● Materials provided:
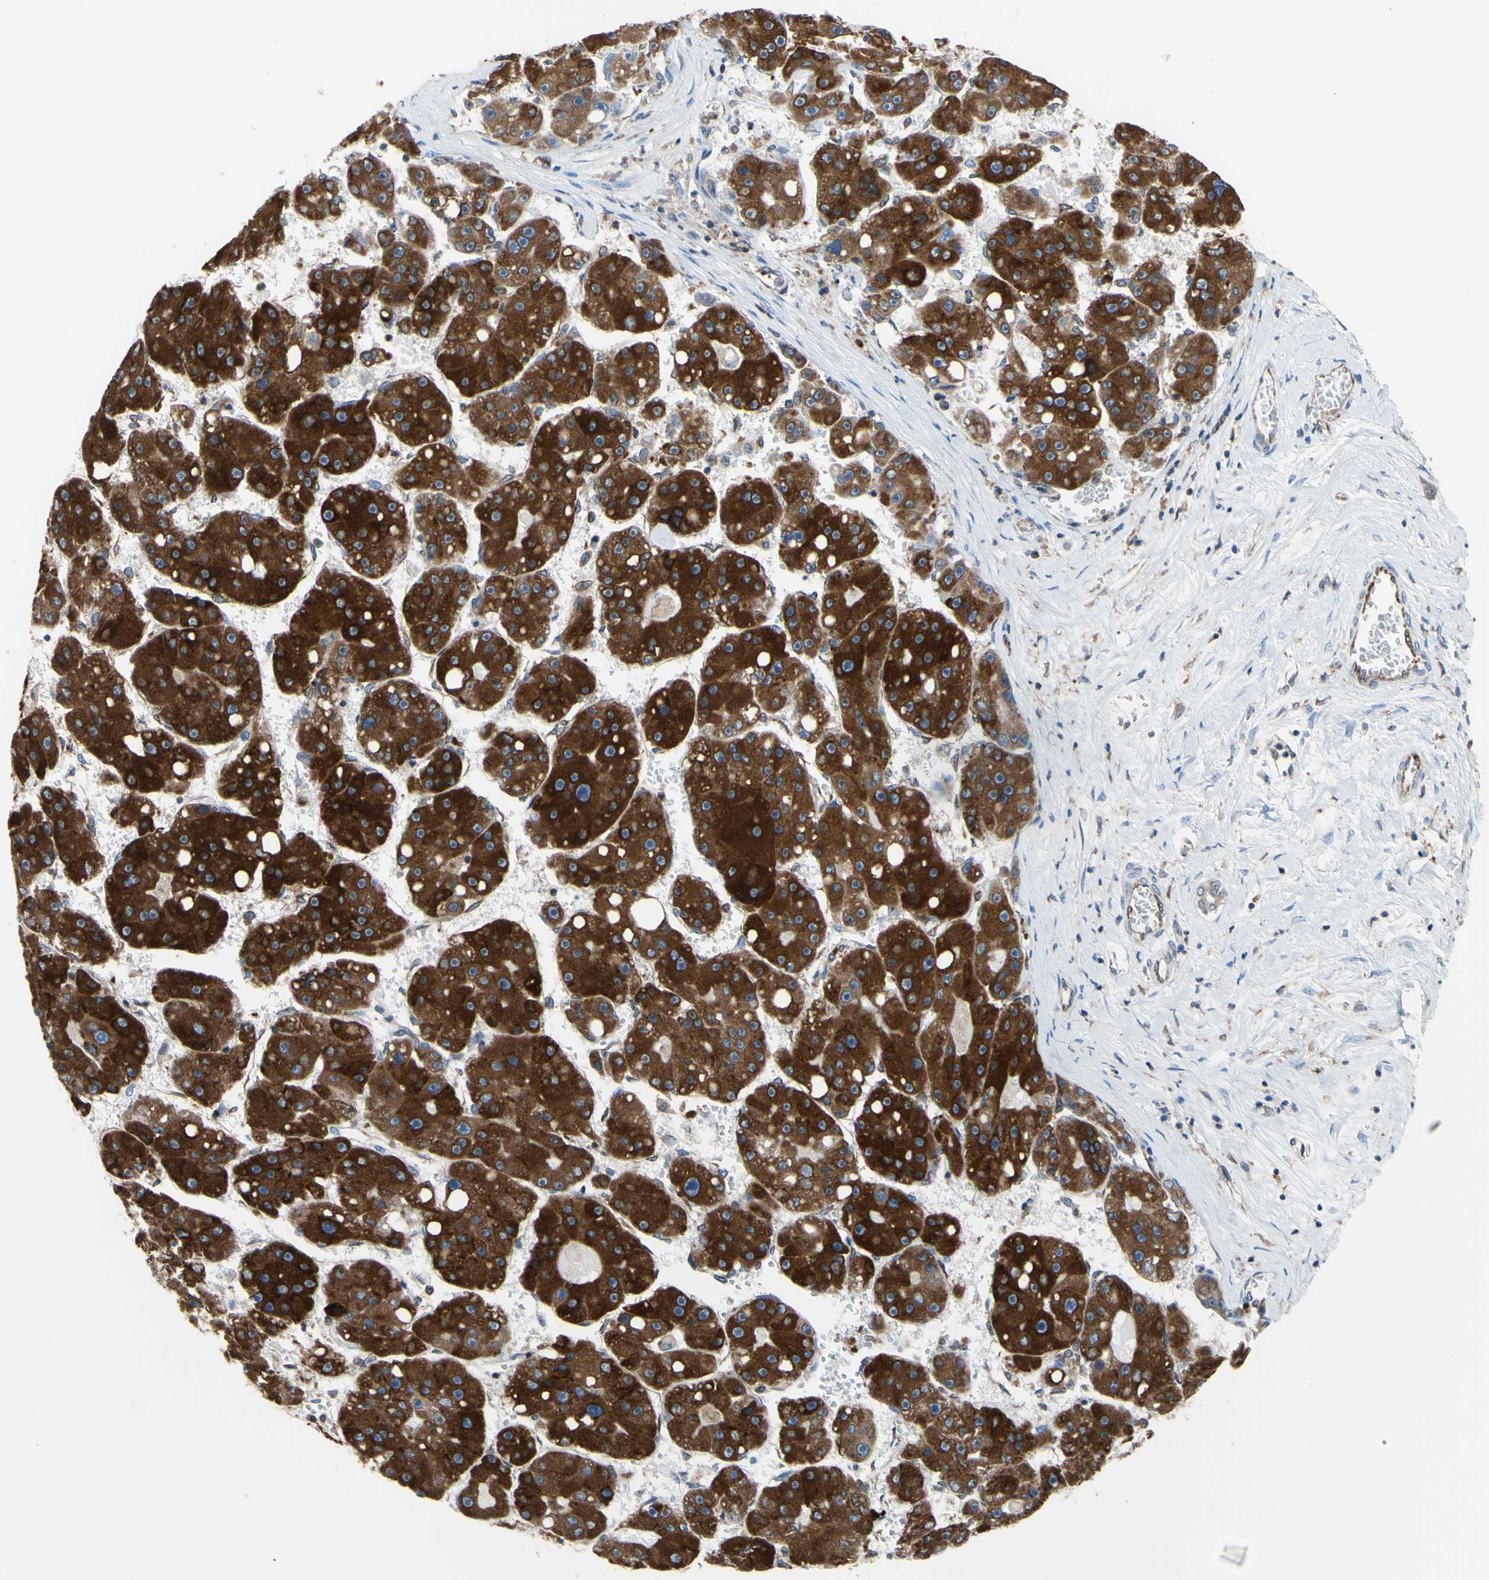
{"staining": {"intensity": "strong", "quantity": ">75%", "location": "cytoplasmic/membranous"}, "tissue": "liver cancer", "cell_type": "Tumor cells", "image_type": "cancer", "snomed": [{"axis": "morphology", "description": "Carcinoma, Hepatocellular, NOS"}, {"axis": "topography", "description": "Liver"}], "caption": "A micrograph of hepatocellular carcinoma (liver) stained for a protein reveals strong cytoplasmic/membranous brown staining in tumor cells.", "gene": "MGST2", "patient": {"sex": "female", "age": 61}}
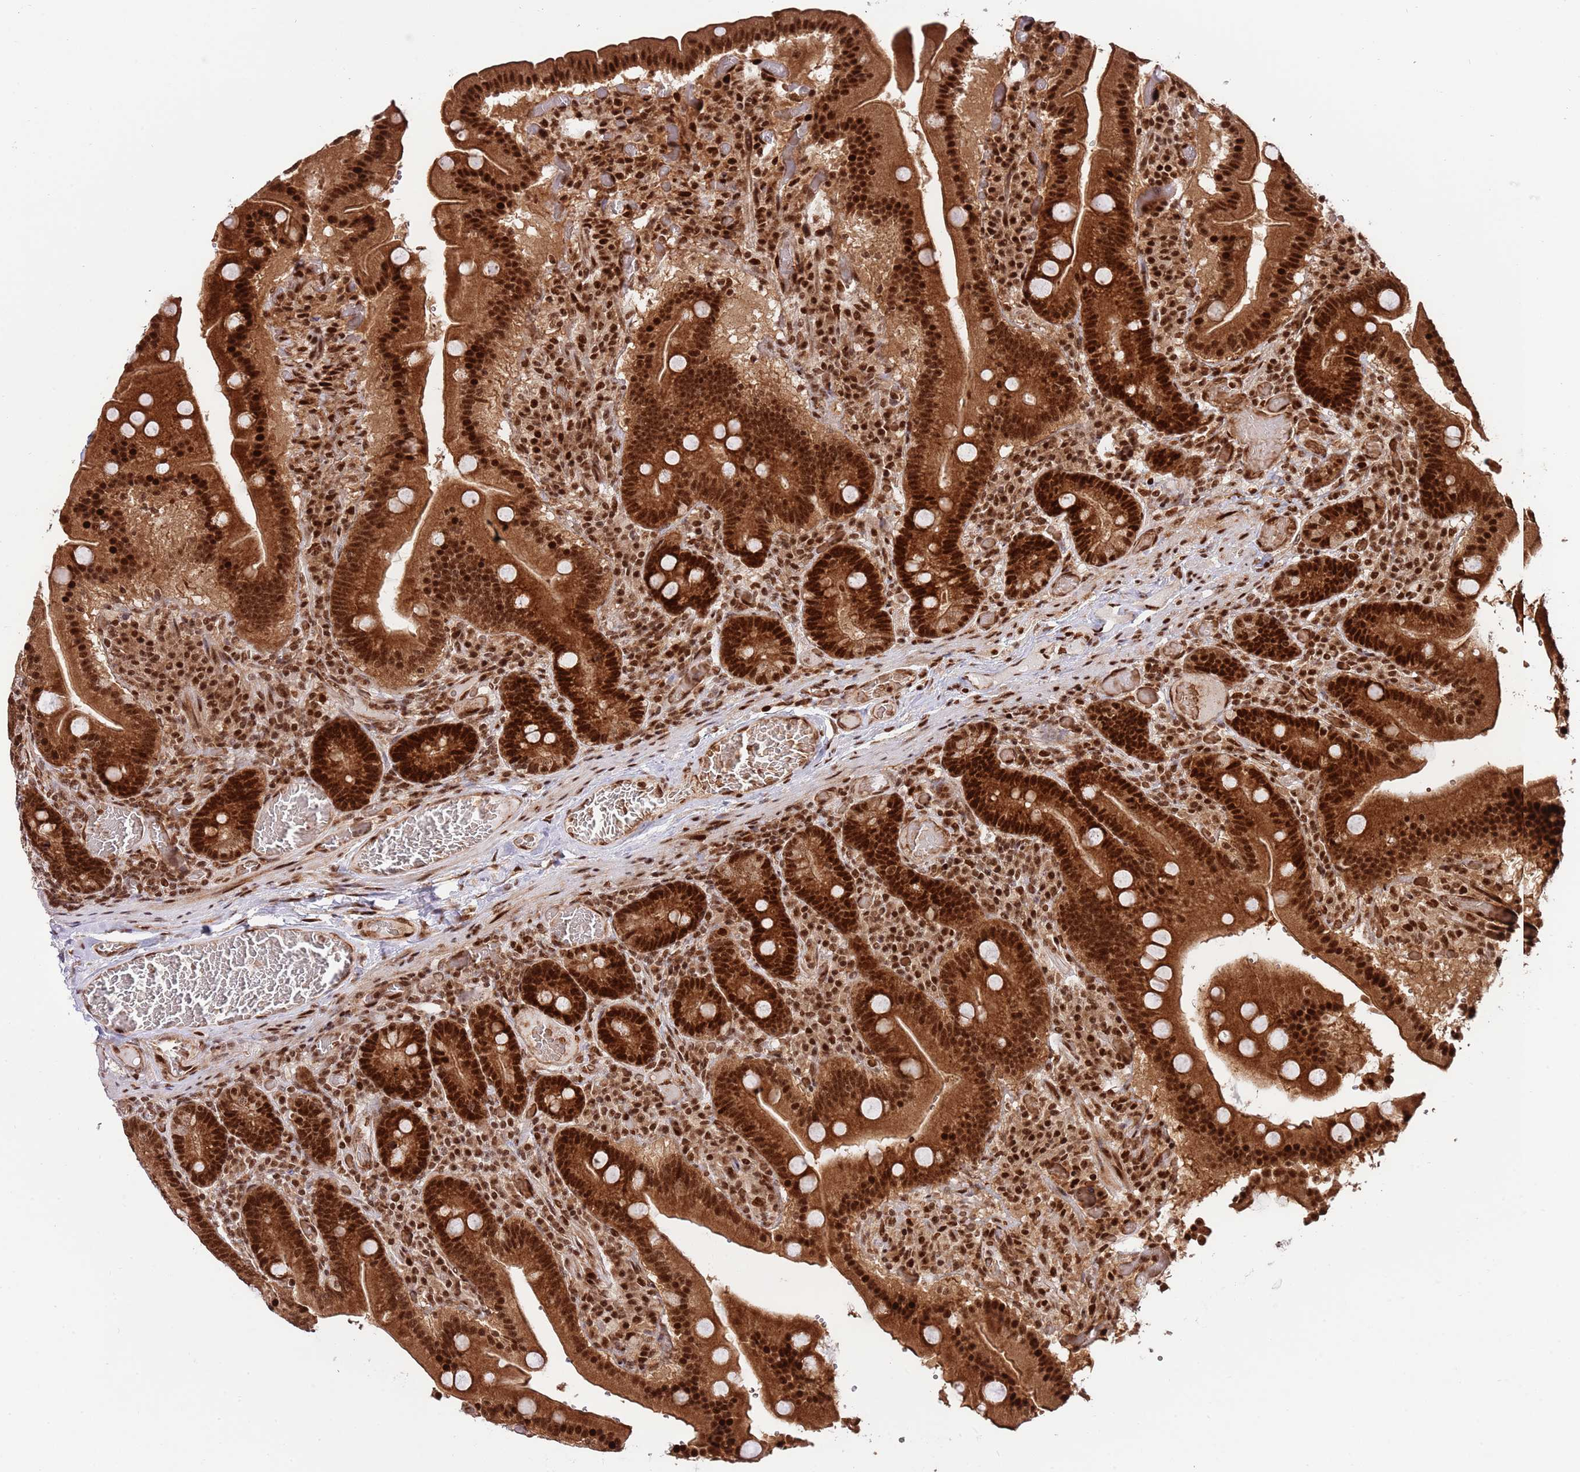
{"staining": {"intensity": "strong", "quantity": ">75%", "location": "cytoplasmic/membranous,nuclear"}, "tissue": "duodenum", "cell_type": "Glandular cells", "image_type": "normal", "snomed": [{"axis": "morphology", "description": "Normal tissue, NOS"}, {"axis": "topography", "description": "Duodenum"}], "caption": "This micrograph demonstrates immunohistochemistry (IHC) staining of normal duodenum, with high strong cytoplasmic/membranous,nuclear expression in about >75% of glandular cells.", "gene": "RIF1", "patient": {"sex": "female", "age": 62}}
==
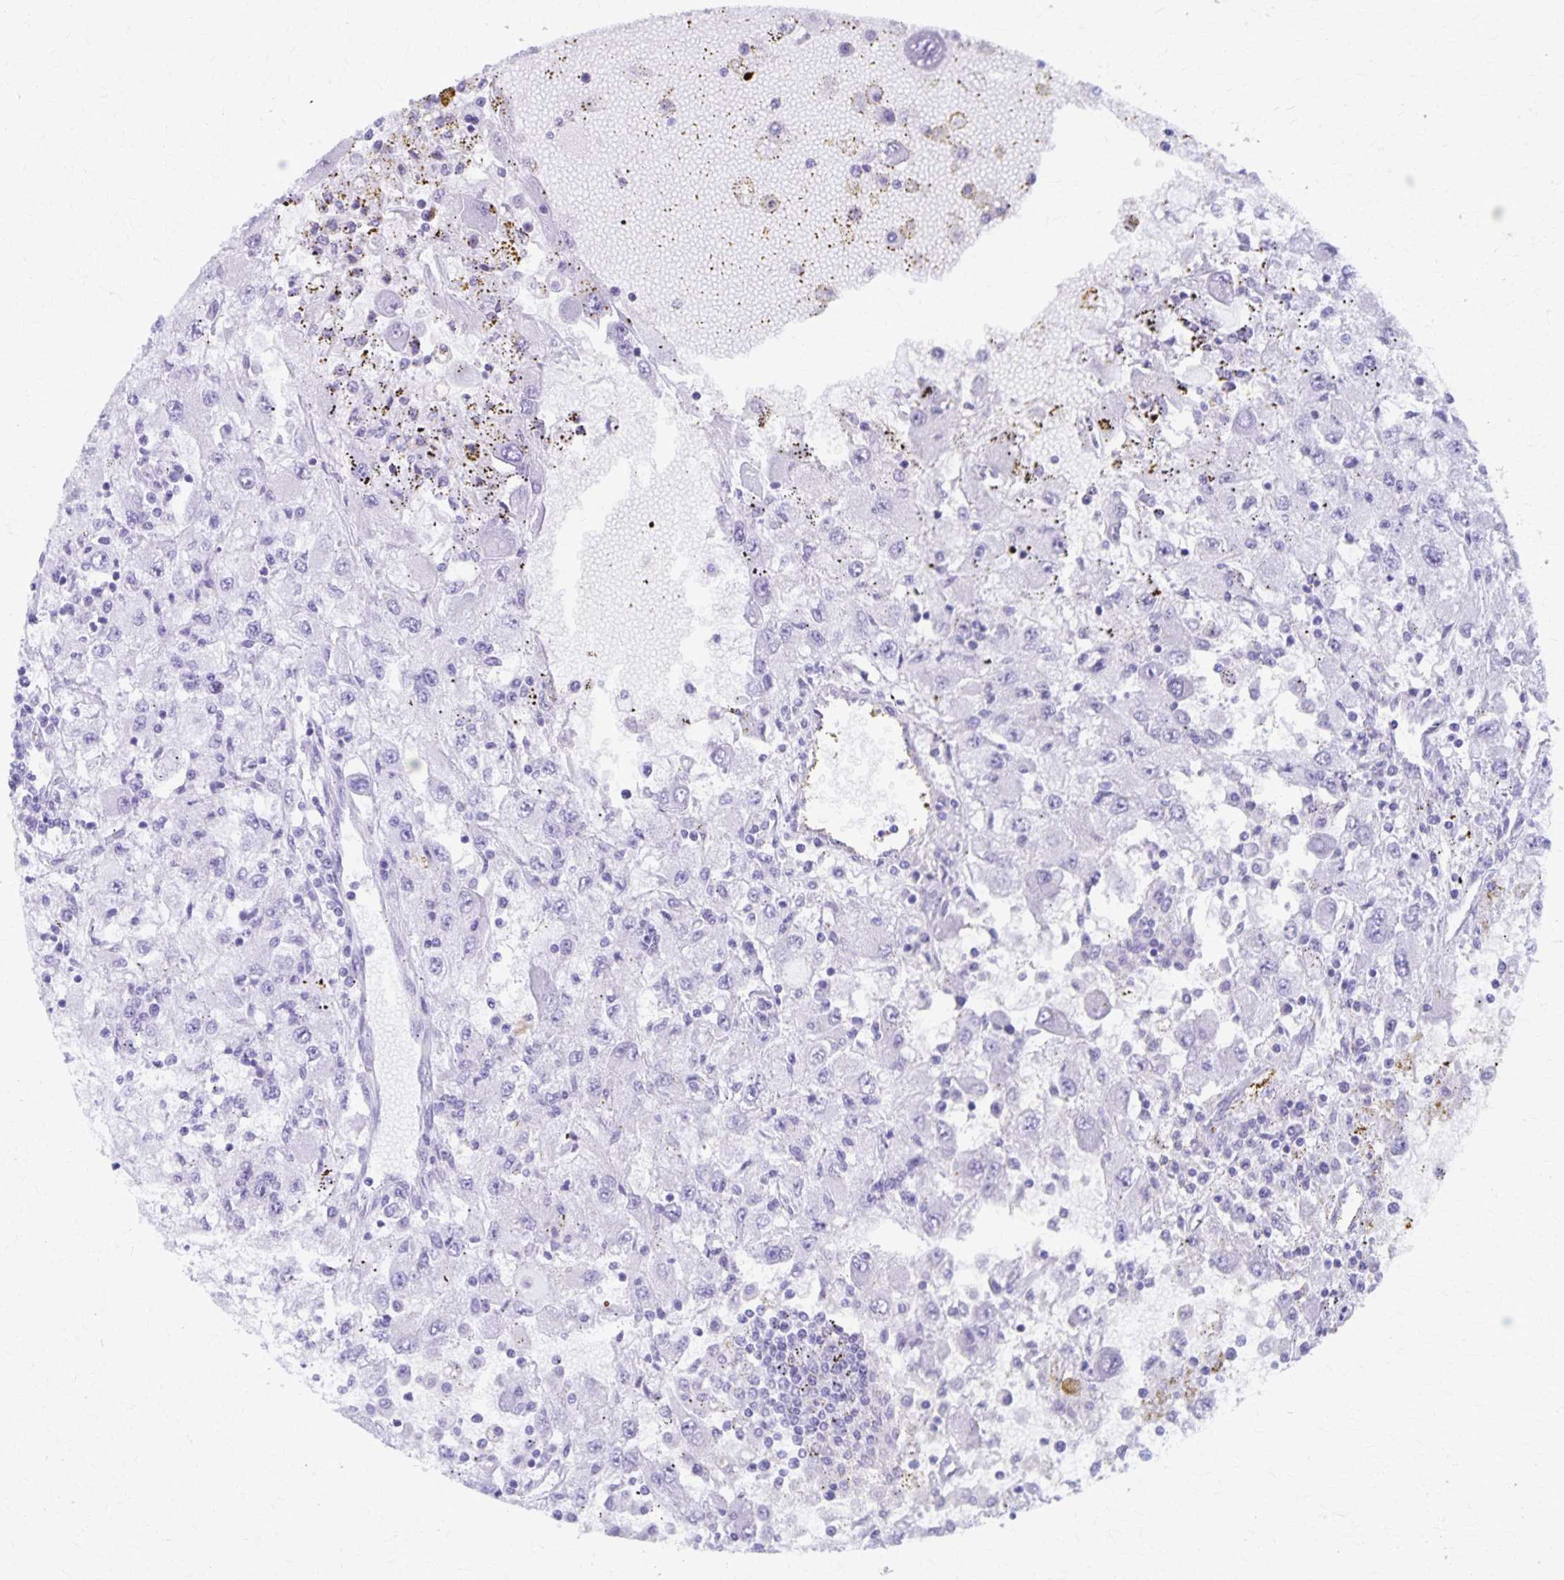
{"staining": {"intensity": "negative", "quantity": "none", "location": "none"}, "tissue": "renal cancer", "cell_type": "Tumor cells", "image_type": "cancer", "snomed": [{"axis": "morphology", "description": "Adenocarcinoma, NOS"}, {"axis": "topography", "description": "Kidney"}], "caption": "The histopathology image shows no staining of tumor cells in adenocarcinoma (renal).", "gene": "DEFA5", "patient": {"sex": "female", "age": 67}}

● Task requirements: Starting at the line that contains "micrograph of hepatocellular" and ending at the line that contains "micrograph demonstrates immunohistochemistry", transcribe the material above exactly, excluding pictures.

● Solution:
{"staining": {"intensity": "strong", "quantity": ">75%", "location": "cytoplasmic/membranous"}, "tissue": "liver cancer", "cell_type": "Tumor cells", "image_type": "cancer", "snomed": [{"axis": "morphology", "description": "Carcinoma, Hepatocellular, NOS"}, {"axis": "topography", "description": "Liver"}], "caption": "A micrograph of hepatocellular carcinoma (liver) stained for a protein reveals strong cytoplasmic/membranous brown staining in tumor cells.", "gene": "MGST2", "patient": {"sex": "female", "age": 61}}
{"staining": {"intensity": "strong", "quantity": ">75%", "location": "cytoplasmic/membranous,nuclear"}, "tissue": "duodenum", "cell_type": "Glandular cells", "image_type": "normal", "snomed": [{"axis": "morphology", "description": "Normal tissue, NOS"}, {"axis": "topography", "description": "Duodenum"}], "caption": "This micrograph demonstrates immunohistochemistry (IHC) staining of normal duodenum, with high strong cytoplasmic/membranous,nuclear expression in about >75% of glandular cells.", "gene": "RIF1", "patient": {"sex": "female", "age": 62}}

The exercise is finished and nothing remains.